In the Gulf of Mexico, inequality among fishers on the increase

As the oil industry expands its operations into new regions in Mexico, increased harm is being caused to the marine environment, complicating the coastal population’s opportunities for making a living, as indicated by a doctoral dissertation currently being examined at the University of Helsinki.

The dissertation by Liina-Maija Quist, a doctoral student at the University of Helsinki, illustrates how forms of authoritarian control and new methods of shifting social responsibility for the effects of oil industry activities are merging in Mexico.

 “New mechanisms of resource governance create inequality among fishers by dividing them into those with resources to journey past expanding oil drilling regions and those who are forced to compete for a haul with an increasing number of other fishers,” says Quist.

In southeast Mexico, fishing has decreased markedly in the last ten years.

In the region, small-scale fishing has an important role in controlling food security and employment.

Fisher leaders as mediators

According to the dissertation, the conflict concerning access to the sea is causing divisions in the political movement of fishers. In these new circumstances, the leaders of fishers act as mediators between fishers and the oil companies.

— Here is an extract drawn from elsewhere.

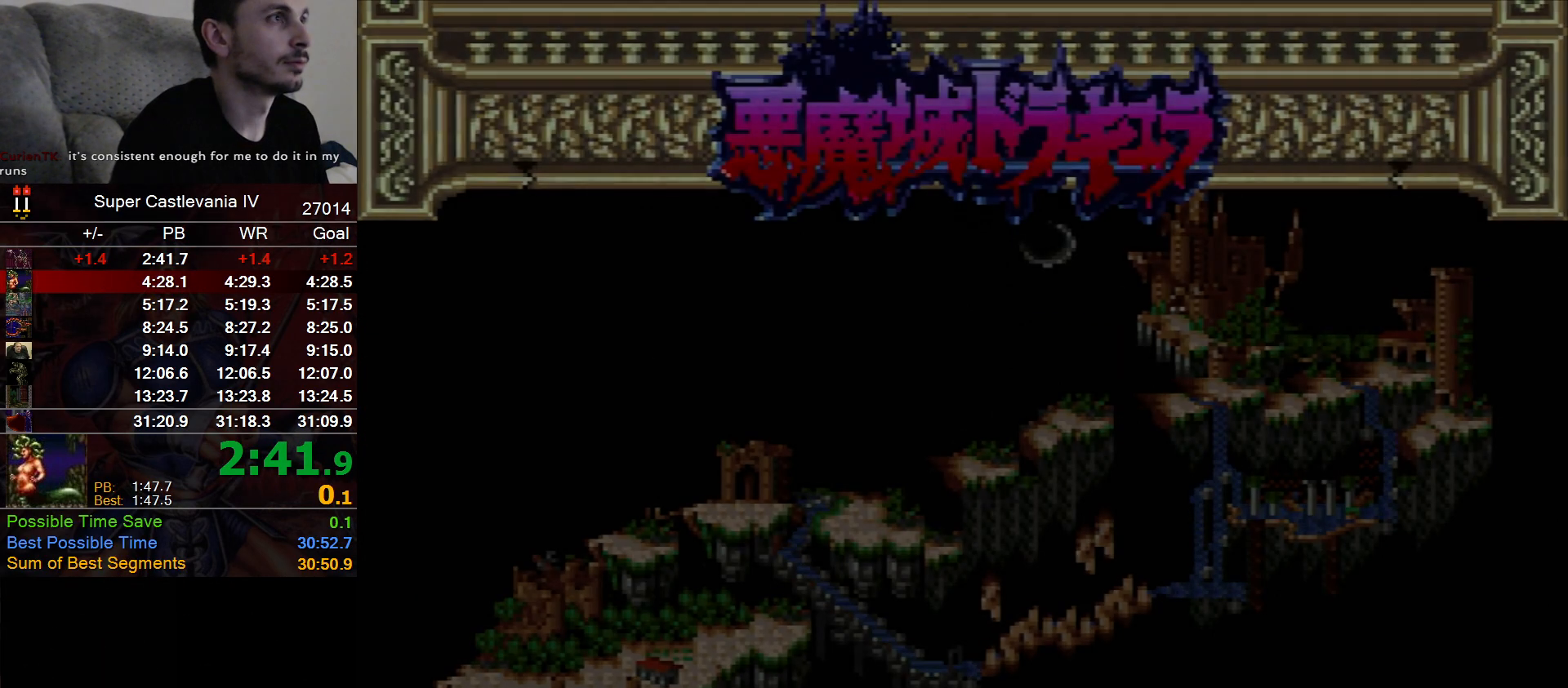
{"dt_ms": 500, "buttons": []}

”These leaders transform fishers’ demands for access to the aquatic environment and the right to preserve their way of life into narratives of livelihood, more common and acceptable among Mexicans and the Mexican media. In spite of the recent privatisation of the industry, oil has historical significance as ‘patrimony’,” explains Quist.

According to the study, these reformulated demands do not represent the environmental knowledge and fisher identity, based on seafaring, of those fishing in oil extraction areas.

Quist’s dissertation is founded on a six-month period of ethnographic fieldwork carried out in 2011–2012 and 2017 in Mexico, as well as media analysis.

Conflicts concerning marine regions are increasing around the globe, as the utilisation of marine resources is becoming more common. Liina-Maija Quist’s dissertation in development studies examines the conflict concerning access to the Gulf of Mexico between small-scale fishers and oil companies in the oil-producing region of the state of Tabasco, in southeast Mexico.

The environmental conflict of the Gulf revolves around the livelihood and way of life of thousands of fishers, as well as the preservation of environmental knowledge under circumstances where oil extraction is being radically intensified in the name of national economic growth and progress.



MSocSc Liina-Maija Quist defended her doctoral dissertation entitled “Contested Sea - The Politics of Space, Seafaring and Extraction among Fishers and the Oil Industry in Mexico” in the Faculty of Social Sciences, University of Helsinki, on 10 February 2018.

Associate Professor Kevin St. Martin from Rutgers, the State University of New Jersey, served as the opponent, while Professor Barry Gills served as the custos.

The doctoral dissertation is available on the E-thesis service.